Selected extract -
>>>

Re: Help with porting a CUDA code to OpenCL

Altera_Forum · ‎06-29-2017

Hi everyone.

I am porting a CUDA kernel to OpenCL kernel to execute it on a FPGA (Stratix V).

The code looks very similar so it shouldn't be a problem except that this FPGA board supports only OpenCL 1.0.

So I have some questions regarding the code I have to port.

1) With CUDA you can call different functions asynchronously and allocate and store the data on the GPU regardless of the kernel you are executing (as far as I understood). Is this possible with OpenCL?

2) This algorithm is partially sequential and parallel. How can I achieve the same behavior without loosing performances with OpenCL? Can I use more kernels? And if yes how does that work?

3) Any suggestion about how should I approach this?

Thank you very much for those who will be able to help me.

Altera_Forum · ‎06-30-2017

Ok after a long research now I have a good idea about how to port a CUDA code to Opencl. The only thing is now bothering me is this:

Assume I have kernels and they call __device__ functions in CUDA which do not exist in OpenCL but they are simple functions called by the kernel and these functions lunches other kernels with a particular global dimension and local dimension, how can I translate this easily into OpenCL? I know that with OpenCL 1.0 I cannot launch kernels from kernels so what's the best way to go about this?

Thanks..

Altera_Forum · ‎06-30-2017

1) You can create multiple queues and have multiple kernels or buffer copy calls running in parallel, and then synchronize them using events. Note that global memory consistency is only guaranteed at the end of kernel execution and hence, if you try to share a read_write buffer between multiple queues, you will get undefined behavior, unless you synchronize the calls using events.

2) You can have as many kernels as you want in each queue. Kernel execution calls are non-blocking, and kernels will be queued on the device and executed in-order. You can put the two different parts of your code in two different kernels and run them in-order.

3) I would remove all GPU-based optimizations from the code and convert the kernel to a sequential C code and compile it as a single work-item kernel.

You probably need to spend a good deal of time reading Khronos's OpenCL documents and also Altera's OpenCL documents (getting started guide, programming guide, best practices guide). Don't concern yourself with what version of OpenCL is supported on the FPGA, you should not need to use the features that only exist in newer versions just yet.

Altera_Forum · ‎07-03-2017

I am struggling to understand how to covert a NDRange for OpenCL from CUDA.

Say this is my kernel launch for CUDA: initMatrix << < _h_cols, _h_rows >> > (var1, va2, var3, var4);

Cols and Rows are just integer numbers and the matrix has been made flat so no 2D.

How can I convert this to a OpenCL NDRange?

Thanks..

Altera_Forum · ‎07-03-2017

If your issue is with general OpenCL usage, and not problems specific to using OpenCL on FPGAs, I recommend searching online or consulting with stackoverflow. You could take a look at the following pages for starters:

https://github.com/vtsynergy/cu2cl

https://www.sharcnet.ca/help/index.php/porting_cuda_to_opencl

Altera_Forum · ‎07-03-2017

The problem I am encountering is that the number of columns and rows of my matrix are not multiples or dividers of each other. Can someone help me with this?

<<<

Data section -
>>>

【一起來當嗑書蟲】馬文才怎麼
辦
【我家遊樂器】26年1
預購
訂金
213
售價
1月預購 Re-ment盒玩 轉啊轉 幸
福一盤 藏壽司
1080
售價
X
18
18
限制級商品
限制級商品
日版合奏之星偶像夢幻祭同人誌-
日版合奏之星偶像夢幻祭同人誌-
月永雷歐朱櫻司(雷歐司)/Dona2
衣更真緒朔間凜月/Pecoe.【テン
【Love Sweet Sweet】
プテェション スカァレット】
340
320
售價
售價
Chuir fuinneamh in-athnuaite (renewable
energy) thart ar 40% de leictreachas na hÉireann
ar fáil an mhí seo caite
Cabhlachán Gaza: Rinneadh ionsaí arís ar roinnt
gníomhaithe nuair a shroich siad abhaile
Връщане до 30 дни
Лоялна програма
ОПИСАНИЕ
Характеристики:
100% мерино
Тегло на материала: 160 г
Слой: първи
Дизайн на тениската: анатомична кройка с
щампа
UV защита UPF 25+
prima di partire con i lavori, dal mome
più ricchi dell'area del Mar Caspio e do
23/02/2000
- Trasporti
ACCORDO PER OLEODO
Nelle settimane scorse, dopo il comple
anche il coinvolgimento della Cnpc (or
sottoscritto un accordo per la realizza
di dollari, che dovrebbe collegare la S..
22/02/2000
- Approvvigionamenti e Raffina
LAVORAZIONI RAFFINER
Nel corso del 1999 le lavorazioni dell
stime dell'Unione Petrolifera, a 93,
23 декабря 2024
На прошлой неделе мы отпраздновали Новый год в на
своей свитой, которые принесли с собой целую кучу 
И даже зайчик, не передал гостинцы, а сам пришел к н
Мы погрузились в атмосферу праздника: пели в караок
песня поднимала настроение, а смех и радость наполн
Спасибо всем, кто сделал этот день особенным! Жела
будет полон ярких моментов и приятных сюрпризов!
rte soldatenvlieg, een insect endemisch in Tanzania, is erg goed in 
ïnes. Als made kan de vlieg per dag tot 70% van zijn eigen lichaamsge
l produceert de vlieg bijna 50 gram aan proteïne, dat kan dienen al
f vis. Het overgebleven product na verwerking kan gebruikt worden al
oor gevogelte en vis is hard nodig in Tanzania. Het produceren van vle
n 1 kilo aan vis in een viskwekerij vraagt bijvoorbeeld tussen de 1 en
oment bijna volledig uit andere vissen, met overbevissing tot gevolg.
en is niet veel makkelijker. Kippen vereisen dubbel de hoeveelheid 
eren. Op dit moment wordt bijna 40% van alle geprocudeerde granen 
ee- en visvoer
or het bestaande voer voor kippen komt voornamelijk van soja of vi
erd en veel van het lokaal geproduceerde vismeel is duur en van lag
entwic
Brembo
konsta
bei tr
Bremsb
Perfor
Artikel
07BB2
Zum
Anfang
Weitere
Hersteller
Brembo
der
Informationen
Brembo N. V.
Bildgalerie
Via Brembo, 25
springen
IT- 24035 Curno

<<<

Instructions -
(a) From the CUDA-to-OpenCL porting thread, reproduce everything from "You probably need" down to "versions just yet.".
(b) Answer these from the CUDA-to-OpenCL porting thread:
(i) Which FPGA does the first post say the kernel is meant to run on?
(ii) According to the reply, when is global memory consistency guaranteed?
(iii) As what kind of kernel does the reply suggest compiling the sequential C code?
The records are material apart from the thread.

Set of answers -
(a)
You probably need to spend a good deal of time reading Khronos's OpenCL documents and also Altera's OpenCL documents (getting started guide, programming guide, best practices guide). Don't concern yourself with what version of OpenCL is supported on the FPGA, you should not need to use the features that only exist in newer versions just yet.

(b)
(i) A Stratix V.
(ii) Only at the end of kernel execution.
(iii) As a single work-item kernel.